Extracted records
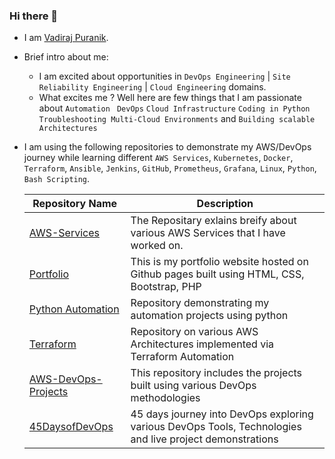 ### Hi there 👋

- I am [Vadiraj Puranik](https://in.linkedin.com/in/vadiraj-puranik-4518a4165).

- Brief intro about me:
  * I am excited about opportunities in `DevOps Engineering` |  `Site Reliability Engineering` | `Cloud Engineering` domains.
  * What excites me ? Well here are few things that I am passionate about 
  `Automation `
  `DevOps`
  `Cloud Infrastructure`
  `Coding in Python`
  `Troubleshooting Multi-Cloud Environments` and `Building scalable Architectures`

- I am using the following  repositories to demonstrate  my AWS/DevOps journey while learning different `AWS Services`, `Kubernetes`, `Docker`, `Terraform`, `Ansible`,  `Jenkins`, `GitHub`,  `Prometheus`, `Grafana`, `Linux`, `Python`, `Bash Scripting`.

  | Repository Name | Description  |
  | ------ | ------ |
  | [AWS-Services](https://github.com/Vadiraj-Puranik/AWS-Architectures) | The Repositary exlains breify about various AWS Services that I have worked on. |
  | [Portfolio](https://github.com/Vadiraj-Puranik/Portfolio) | This is my portfolio website hosted on Github pages built using HTML, CSS, Bootstrap, PHP |
  | [Python Automation ](https://github.com/Vadiraj-Puranik/PythonAutomation) | Repository demonstrating my automation projects using python |
  | [Terraform ](https://github.com/Vadiraj-Puranik/Terraform) | Repository on various AWS Architectures implemented via Terraform Automation |
  | [AWS-DevOps-Projects ](https://github.com/Vadiraj-Puranik/AWS-DevOps-Projects) | This repository includes the projects built using various DevOps methodologies |
  | [45DaysofDevOps](https://github.com/Vadiraj-Puranik/45DaysofDevOps) | 45 days journey into DevOps exploring various DevOps Tools, Technologies and live project demonstrations |
  
  
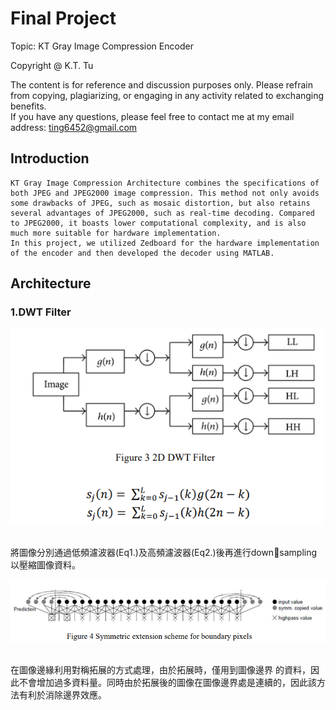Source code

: # **Final Project**  
Topic: KT Gray Image Compression Encoder  
  
Copyright @ K.T. Tu  
  
The content is for reference and discussion purposes only. Please refrain from copying, plagiarizing, or engaging in any activity related to exchanging benefits.  
If you have any questions, please feel free to contact me at my email address: ting6452@gmail.com  
  
## Introduction  
  
    KT Gray Image Compression Architecture combines the specifications of both JPEG and JPEG2000 image compression. This method not only avoids some drawbacks of JPEG, such as mosaic distortion, but also retains several advantages of JPEG2000, such as real-time decoding. Compared to JPEG2000, it boasts lower computational complexity, and is also much more suitable for hardware implementation.  
    In this project, we utilized Zedboard for the hardware implementation of the encoder and then developed the decoder using MATLAB.  
  
## Architecture  
  
### 1.DWT Filter
<p align="left">
  <img src="Document_img/2D DWT Filter.png" width="500" />
</p>

<br/>
將圖像分別通過低頻濾波器(Eq1.)及高頻濾波器(Eq2.)後再進行downsampling以壓縮圖像資料。  
<p align="left">
  <img src="Document_img/Symmetric extension scheme for boundary pixels.png" width="1000" />
</p>

<br/>
在圖像邊緣利用對稱拓展的方式處理，由於拓展時，僅用到圖像邊界 的資料，因此不會增加過多資料量。同時由於拓展後的圖像在圖像邊界處是連續的，因此該方法有利於消除邊界效應。
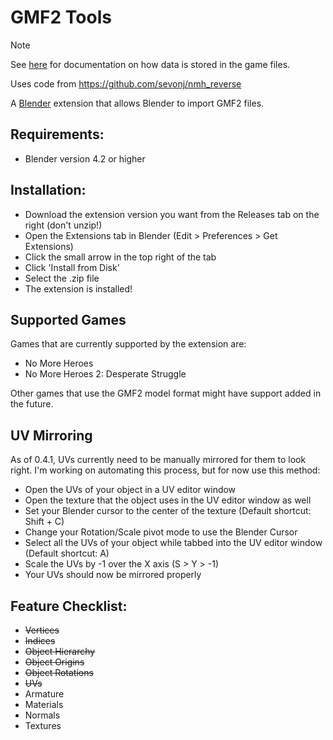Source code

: # GMF2 Tools

> [!NOTE]  
> See [here](https://sevonj.github.io/ghm_docs/formats/) for documentation on how data is stored in the game files.

Uses code from https://github.com/sevonj/nmh_reverse

A [Blender](https://www.blender.org) extension that allows Blender to import GMF2 files.

## Requirements:
- Blender version 4.2 or higher

## Installation:
- Download the extension version you want from the Releases tab on the right (don't unzip!)
- Open the Extensions tab in Blender (Edit > Preferences > Get Extensions)
- Click the small arrow in the top right of the tab
- Click 'Install from Disk'
- Select the .zip file
- The extension is installed!

## Supported Games
Games that are currently supported by the extension are:
- No More Heroes
- No More Heroes 2: Desperate Struggle

Other games that use the GMF2 model format might have support added in the future.

## UV Mirroring

As of 0.4.1, UVs currently need to be manually mirrored for them to look right.
I'm working on automating this process, but for now use this method:

- Open the UVs of your object in a UV editor window
- Open the texture that the object uses in the UV editor window as well
- Set your Blender cursor to the center of the texture (Default shortcut: Shift + C)
- Change your Rotation/Scale pivot mode to use the Blender Cursor
- Select all the UVs of your object while tabbed into the UV editor window (Default shortcut: A)
- Scale the UVs by -1 over the X axis (S > Y > -1)
- Your UVs should now be mirrored properly

## Feature Checklist:
- ~~Vertices~~
- ~~Indices~~
- ~~Object Hierarchy~~
- ~~Object Origins~~
- ~~Object Rotations~~
- ~~UVs~~
- Armature
- Materials
- Normals
- Textures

What to work on -
Which lines of the data above contain the string "Heroes"? Copy each of them.

Exercise result -
- No More Heroes
- No More Heroes 2: Desperate Struggle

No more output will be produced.